Tunable Selectivity and High Efficiency of CO2 Electroreduction via Borate-Enhanced Molten Salt Electrolysis
Liangyou Hu,
Bowen Deng,
Kaifa Du,
Rui Jiang,
Yanpeng Dou,
Dihua Wang
Affiliations
Liangyou Hu
School of Resource and Environmental Sciences, Hubei International Scientific and Technological Cooperation Base of Sustainable Resource and Energy, Wuhan University, Wuhan 430072, P. R. China
Bowen Deng
School of Resource and Environmental Sciences, Hubei International Scientific and Technological Cooperation Base of Sustainable Resource and Energy, Wuhan University, Wuhan 430072, P. R. China
Kaifa Du
School of Resource and Environmental Sciences, Hubei International Scientific and Technological Cooperation Base of Sustainable Resource and Energy, Wuhan University, Wuhan 430072, P. R. China
Rui Jiang
School of Resource and Environmental Sciences, Hubei International Scientific and Technological Cooperation Base of Sustainable Resource and Energy, Wuhan University, Wuhan 430072, P. R. China
Yanpeng Dou
School of Resource and Environmental Sciences, Hubei International Scientific and Technological Cooperation Base of Sustainable Resource and Energy, Wuhan University, Wuhan 430072, P. R. China
Dihua Wang
School of Resource and Environmental Sciences, Hubei International Scientific and Technological Cooperation Base of Sustainable Resource and Energy, Wuhan University, Wuhan 430072, P. R. China; Corresponding author
Summary: Converting CO2 into value-added chemical fuels and functional materials by CO2 reduction reaction (CO2RR) is conducive to achieving a carbon-neutral energy cycle.
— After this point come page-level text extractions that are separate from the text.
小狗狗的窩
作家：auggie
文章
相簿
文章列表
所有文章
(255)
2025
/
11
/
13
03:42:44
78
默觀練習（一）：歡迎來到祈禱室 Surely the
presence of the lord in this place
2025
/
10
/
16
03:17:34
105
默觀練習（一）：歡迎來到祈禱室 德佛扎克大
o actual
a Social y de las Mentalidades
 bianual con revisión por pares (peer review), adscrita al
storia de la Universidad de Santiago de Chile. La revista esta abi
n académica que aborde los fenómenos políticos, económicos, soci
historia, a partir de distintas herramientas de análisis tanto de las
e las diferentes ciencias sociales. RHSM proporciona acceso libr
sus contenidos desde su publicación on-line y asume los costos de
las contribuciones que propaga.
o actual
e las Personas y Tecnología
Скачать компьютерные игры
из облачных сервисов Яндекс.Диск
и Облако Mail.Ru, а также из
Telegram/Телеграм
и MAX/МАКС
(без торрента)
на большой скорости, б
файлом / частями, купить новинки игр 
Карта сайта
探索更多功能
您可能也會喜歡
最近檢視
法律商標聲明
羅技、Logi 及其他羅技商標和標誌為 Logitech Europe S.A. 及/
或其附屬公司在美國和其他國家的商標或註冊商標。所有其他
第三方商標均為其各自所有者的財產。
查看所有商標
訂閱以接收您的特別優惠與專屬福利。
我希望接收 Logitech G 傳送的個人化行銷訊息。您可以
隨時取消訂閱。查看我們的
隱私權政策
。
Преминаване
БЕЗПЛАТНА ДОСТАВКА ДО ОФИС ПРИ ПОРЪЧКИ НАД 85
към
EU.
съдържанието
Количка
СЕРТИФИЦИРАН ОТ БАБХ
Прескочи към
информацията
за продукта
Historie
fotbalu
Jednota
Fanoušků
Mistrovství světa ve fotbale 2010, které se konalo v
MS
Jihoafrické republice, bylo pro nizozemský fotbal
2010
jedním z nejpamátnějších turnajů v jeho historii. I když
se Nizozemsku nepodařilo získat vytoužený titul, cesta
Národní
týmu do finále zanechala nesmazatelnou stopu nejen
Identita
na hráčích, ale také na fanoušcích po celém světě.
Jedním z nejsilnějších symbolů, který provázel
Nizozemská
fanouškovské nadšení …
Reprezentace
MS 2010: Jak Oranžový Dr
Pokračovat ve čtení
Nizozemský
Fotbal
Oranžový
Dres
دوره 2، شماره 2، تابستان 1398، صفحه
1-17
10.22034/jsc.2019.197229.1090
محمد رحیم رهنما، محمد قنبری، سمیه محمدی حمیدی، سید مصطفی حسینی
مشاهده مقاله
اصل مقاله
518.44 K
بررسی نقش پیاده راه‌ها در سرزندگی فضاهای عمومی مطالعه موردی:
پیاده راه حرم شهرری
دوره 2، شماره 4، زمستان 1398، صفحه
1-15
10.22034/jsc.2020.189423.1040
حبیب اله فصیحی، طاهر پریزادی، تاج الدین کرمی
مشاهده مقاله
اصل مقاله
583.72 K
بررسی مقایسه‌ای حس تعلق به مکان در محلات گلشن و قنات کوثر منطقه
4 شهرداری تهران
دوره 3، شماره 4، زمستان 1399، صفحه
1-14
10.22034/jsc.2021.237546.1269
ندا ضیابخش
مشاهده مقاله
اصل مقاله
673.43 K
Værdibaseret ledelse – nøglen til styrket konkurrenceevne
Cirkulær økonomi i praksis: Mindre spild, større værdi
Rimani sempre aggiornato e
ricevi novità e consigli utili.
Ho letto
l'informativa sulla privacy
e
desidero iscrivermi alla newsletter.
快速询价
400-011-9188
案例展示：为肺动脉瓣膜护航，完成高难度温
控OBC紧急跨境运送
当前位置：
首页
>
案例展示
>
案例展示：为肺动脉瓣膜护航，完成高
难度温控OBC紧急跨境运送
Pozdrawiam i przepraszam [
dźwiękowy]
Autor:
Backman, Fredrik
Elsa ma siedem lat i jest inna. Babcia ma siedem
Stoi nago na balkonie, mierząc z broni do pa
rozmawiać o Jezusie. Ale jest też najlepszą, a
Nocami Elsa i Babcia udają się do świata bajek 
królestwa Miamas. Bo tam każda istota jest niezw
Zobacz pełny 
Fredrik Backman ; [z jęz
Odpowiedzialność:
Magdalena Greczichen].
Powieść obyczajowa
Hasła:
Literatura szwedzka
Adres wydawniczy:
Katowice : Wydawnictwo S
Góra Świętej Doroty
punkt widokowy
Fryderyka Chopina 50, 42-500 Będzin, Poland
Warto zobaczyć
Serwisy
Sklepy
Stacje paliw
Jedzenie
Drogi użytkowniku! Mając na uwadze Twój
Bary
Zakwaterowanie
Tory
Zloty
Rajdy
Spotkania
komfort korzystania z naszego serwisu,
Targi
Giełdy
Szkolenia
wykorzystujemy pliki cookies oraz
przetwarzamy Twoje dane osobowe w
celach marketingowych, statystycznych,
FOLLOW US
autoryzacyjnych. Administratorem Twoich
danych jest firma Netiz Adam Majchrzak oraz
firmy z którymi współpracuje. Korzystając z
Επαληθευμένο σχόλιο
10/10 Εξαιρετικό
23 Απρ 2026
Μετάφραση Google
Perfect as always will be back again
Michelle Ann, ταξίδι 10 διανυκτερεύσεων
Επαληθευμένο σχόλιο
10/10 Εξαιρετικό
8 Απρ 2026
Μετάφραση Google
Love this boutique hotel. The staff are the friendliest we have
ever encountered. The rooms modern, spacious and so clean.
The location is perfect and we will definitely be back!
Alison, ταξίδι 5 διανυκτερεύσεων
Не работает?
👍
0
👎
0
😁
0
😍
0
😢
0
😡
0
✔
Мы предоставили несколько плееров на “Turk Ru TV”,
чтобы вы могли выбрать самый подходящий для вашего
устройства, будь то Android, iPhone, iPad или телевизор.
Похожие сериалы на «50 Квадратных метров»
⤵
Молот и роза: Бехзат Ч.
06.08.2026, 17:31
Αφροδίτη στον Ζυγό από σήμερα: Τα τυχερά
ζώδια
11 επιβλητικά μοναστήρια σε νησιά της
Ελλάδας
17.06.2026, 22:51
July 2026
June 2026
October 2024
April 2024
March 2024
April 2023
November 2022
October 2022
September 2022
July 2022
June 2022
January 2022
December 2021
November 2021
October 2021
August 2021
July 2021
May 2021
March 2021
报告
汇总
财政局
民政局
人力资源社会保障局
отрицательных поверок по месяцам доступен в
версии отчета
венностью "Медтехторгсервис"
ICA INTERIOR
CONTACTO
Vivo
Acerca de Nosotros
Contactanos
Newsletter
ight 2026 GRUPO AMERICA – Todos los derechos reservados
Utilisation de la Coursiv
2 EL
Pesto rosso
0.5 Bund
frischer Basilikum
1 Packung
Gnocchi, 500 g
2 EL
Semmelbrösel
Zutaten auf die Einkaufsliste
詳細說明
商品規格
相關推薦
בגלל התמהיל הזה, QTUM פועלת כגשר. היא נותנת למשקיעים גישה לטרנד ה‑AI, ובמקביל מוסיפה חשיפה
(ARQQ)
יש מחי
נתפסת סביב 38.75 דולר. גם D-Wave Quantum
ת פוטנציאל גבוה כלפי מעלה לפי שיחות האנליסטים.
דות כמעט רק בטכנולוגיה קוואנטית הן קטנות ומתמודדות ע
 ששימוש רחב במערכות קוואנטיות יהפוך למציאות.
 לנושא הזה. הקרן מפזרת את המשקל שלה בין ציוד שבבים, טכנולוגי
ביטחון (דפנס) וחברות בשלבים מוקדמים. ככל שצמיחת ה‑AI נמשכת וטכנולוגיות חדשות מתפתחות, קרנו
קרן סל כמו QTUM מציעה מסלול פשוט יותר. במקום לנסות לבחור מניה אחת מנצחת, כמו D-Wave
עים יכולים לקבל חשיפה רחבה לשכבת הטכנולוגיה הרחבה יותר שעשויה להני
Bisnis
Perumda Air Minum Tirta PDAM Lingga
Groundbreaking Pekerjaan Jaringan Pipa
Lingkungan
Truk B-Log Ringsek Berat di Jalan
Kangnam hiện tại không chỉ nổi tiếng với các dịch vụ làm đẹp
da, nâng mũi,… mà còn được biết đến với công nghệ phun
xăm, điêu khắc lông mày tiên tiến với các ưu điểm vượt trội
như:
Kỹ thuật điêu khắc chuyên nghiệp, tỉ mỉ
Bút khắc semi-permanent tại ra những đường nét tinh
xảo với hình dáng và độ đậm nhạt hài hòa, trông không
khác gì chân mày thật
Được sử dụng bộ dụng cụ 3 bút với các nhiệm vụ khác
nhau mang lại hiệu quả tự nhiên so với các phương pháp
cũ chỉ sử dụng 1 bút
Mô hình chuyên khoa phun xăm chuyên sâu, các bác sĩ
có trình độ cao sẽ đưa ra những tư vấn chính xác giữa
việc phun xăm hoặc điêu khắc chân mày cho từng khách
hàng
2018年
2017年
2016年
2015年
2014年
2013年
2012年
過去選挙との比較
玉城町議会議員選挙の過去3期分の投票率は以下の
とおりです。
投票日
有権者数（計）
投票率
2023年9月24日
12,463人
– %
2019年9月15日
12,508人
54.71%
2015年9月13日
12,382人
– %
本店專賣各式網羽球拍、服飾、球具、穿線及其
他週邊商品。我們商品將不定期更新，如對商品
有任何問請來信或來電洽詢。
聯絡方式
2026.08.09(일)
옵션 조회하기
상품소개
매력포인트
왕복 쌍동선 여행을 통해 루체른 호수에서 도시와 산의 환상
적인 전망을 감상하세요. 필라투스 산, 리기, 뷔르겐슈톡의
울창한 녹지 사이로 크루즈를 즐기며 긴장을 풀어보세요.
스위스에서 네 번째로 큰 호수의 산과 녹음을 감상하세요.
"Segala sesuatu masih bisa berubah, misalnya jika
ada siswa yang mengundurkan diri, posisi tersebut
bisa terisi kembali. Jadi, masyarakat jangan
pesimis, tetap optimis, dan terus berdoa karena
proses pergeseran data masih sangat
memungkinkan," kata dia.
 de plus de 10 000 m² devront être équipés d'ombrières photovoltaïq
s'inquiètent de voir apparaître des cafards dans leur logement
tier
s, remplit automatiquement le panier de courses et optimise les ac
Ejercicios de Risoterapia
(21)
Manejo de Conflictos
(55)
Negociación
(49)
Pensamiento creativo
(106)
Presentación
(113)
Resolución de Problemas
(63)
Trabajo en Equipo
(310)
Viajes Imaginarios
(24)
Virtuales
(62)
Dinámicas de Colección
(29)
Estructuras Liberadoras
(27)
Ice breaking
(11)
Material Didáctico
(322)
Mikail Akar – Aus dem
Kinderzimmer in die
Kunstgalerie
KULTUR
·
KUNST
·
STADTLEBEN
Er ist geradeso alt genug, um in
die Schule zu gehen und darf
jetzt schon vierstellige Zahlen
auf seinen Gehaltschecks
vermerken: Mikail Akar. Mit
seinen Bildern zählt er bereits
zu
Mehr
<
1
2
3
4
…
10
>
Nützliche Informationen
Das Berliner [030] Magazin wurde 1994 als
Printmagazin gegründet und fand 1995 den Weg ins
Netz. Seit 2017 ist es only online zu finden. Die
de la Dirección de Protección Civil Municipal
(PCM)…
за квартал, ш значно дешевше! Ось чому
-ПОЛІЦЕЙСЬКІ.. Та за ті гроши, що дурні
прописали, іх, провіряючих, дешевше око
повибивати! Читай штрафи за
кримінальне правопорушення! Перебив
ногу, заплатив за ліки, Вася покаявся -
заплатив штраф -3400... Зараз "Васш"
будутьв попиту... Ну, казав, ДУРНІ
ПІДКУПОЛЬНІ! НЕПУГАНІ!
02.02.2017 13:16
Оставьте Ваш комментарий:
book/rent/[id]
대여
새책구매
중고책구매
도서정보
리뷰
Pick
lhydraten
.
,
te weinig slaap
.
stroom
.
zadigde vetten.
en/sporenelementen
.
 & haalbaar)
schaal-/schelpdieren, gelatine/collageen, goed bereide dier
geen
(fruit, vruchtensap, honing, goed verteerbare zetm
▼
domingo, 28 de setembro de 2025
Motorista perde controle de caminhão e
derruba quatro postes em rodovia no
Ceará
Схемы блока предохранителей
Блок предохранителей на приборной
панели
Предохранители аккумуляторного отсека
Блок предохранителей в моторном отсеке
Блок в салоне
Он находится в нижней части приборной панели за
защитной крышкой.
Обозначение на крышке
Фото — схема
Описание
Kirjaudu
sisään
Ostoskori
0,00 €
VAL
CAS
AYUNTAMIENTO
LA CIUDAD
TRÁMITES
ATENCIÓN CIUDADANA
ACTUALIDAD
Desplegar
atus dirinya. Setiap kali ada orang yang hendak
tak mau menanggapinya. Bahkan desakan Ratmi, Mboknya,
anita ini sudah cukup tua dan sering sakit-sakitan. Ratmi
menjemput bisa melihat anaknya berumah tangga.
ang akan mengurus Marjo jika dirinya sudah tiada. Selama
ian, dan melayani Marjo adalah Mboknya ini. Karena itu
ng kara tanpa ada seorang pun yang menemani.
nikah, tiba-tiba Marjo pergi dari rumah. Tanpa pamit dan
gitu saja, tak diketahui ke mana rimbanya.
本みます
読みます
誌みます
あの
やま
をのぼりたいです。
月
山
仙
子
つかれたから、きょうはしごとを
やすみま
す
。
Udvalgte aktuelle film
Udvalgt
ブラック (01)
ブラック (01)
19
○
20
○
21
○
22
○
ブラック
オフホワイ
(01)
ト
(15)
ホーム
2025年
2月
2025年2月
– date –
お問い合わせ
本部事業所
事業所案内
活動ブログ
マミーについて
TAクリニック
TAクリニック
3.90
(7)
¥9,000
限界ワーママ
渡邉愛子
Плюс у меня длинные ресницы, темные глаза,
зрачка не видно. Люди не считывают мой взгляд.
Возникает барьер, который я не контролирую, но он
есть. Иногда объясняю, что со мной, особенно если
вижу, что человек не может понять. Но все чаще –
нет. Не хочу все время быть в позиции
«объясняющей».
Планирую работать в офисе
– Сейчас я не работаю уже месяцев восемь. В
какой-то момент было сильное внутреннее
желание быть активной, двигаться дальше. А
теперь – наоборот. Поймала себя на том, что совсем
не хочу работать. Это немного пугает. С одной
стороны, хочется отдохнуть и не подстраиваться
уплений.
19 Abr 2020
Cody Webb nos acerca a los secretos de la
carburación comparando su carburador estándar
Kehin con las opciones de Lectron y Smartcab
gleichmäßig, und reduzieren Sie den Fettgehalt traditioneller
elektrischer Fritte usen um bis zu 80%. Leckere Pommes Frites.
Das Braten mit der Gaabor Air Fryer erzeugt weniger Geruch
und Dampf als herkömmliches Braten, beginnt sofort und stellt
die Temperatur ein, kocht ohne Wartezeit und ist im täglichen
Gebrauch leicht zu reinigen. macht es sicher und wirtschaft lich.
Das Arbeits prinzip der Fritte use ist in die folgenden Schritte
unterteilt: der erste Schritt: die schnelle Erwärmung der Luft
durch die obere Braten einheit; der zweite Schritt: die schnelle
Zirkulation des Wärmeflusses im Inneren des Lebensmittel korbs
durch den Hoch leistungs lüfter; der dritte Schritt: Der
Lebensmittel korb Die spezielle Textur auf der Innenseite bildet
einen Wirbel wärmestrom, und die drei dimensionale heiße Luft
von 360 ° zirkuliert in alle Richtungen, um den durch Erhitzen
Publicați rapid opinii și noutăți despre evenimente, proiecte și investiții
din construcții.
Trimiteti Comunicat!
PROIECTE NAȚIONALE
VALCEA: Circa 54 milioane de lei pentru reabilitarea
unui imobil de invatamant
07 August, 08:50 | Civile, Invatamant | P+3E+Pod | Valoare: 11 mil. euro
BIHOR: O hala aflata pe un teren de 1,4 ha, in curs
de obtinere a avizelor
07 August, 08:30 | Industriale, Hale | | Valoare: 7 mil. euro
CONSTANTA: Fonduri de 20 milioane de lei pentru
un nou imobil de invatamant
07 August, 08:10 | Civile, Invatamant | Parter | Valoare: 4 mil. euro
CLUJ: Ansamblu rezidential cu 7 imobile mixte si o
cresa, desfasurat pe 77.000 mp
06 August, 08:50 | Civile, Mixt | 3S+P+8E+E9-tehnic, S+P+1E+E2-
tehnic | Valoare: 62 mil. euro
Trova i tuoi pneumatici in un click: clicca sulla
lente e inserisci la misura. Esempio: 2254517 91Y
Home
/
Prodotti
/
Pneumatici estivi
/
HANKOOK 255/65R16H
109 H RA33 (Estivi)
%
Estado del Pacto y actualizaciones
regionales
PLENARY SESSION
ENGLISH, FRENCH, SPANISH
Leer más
However, it is still challenging to efficiently navigate CO2RR toward desirable products. Herein, we report a facile strategy to extend product species in borate-containing molten electrolyte at a positively shifted cathodic potential with a high current density (e.g. 100 mA/cm2), which can selectively electro-transform CO2 into desired products (either CO or solid carbon nanofibers, respectively reaching a high selectivity of ∼90%). The borates can act as a controller of electrolyte alkalinity to buffer the concentration of sequentially generated O2− during CO2RR, positively shifting the reduction potential of the captured CO2 and concurrently extending the product species. The sustainable buffering effect is available under CO2 atmosphere. Compared with borate-free electrolyte, the CO2 conversion efficiency is over three times higher, while the electrolysis energy consumption is decreased by over 40%.